Bisher konzentrierte sich die Aufmerksamkeit auf zwei Namen: Günther Oettinger und Pierre Moscovici. Oettinger, ein Intimus von Kanzlerin Angela Merkel, würde gerne die Handelspolitik übernehmen.
Die Kanzlerin ist es auch, die das Interesse auf Moscovici gerichtet hat. Denn der konservative Teil der Bundesregierung möchte verhindern, dass der ehemalige Finanzminister (ein Sozialist) Wirtschafts- und Währungskommissar wird. Gestern wurde ein Entwurf bekannt, der „Mosco“ als Verlierer dastehen lässt: Demnach soll er nur für Wettbewerb zuständig werden, während Oettinger den Handel verwalten dürfte. Allerdings hatte Juncker den Franzosen da noch nicht zum Vorstellungsgespräch getroffen. Entscheidungen fallen erst am Wochenende, sagte seine Sprecherin.
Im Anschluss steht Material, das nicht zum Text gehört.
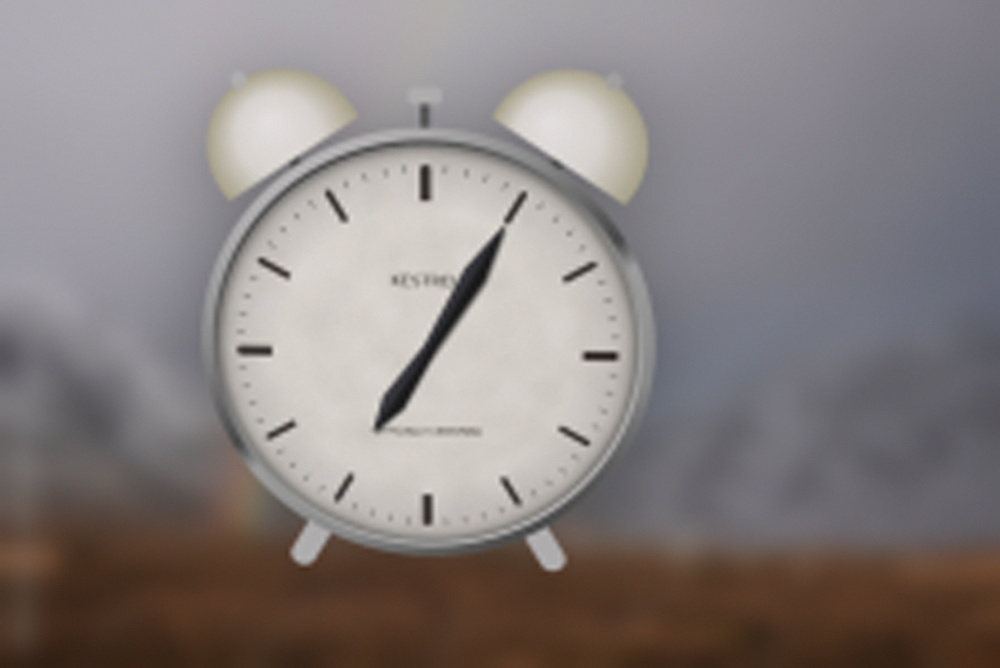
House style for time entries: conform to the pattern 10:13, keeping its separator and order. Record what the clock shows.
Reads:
7:05
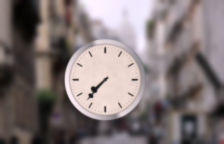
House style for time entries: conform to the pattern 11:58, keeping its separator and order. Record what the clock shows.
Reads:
7:37
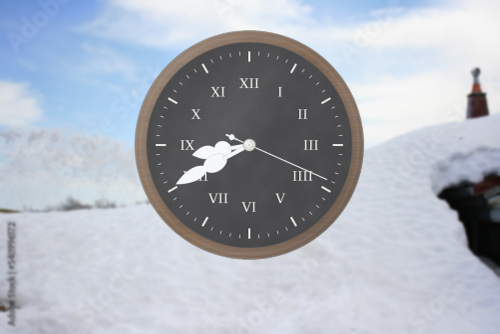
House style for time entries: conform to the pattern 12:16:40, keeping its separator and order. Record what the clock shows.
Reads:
8:40:19
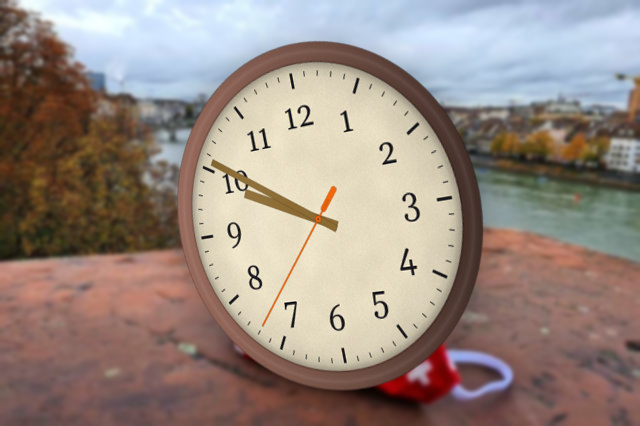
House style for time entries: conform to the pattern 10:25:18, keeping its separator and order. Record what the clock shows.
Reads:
9:50:37
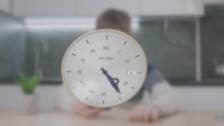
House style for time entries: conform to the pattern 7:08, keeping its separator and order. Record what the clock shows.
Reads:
4:24
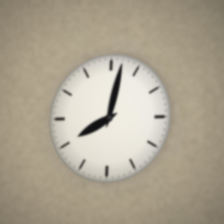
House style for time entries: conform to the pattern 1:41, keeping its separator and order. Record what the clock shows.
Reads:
8:02
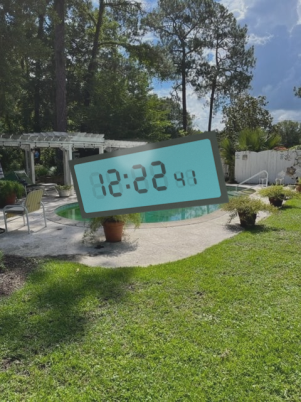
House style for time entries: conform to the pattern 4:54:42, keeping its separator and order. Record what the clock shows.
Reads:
12:22:41
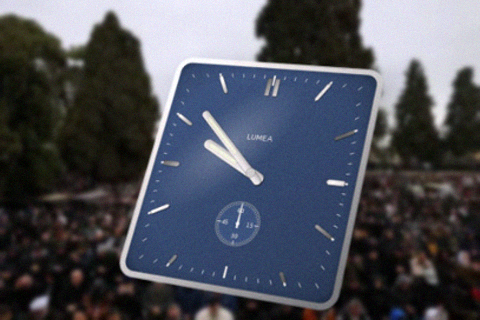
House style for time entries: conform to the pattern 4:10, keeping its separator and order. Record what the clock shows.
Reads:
9:52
Noch mehr Sorgen bereiten dürfte Juncker, dass die 28 EU-Staaten viel zu wenig Frauen nominiert haben. Sein Team sollte mindestens 10 Frauen haben, also eine mehr als bisher. Derzeit sind es nur acht. Und auch das nur, weil sich Belgien in einer hitzigen Nachtsitzung dazu durchrang, die konservative Europaabgeordnete Marianne Thyssen zu benennen. Von Parität ist die neue Kommission immer noch meilenweit entfernt. Juncker und seinen Kommissaren droht deshalb Ärger im Europaparlament. Es muss der neuen Kommission zustimmen – und hat eine bessere Frauenquote gefordert. Einige Abgeordnete haben sogar gedroht, Junckers Team durchfallen zu lassen, wenn es nicht weiblicher wird. Juncker versucht nun, den Kritikern den Wind aus den Segeln zu nehmen, indem er die Damen mit besseren Posten betraut. Doch vorher muss er noch eine andere Frage lösen: Wie soll die Brüsseler Behörde künftig organisiert werden?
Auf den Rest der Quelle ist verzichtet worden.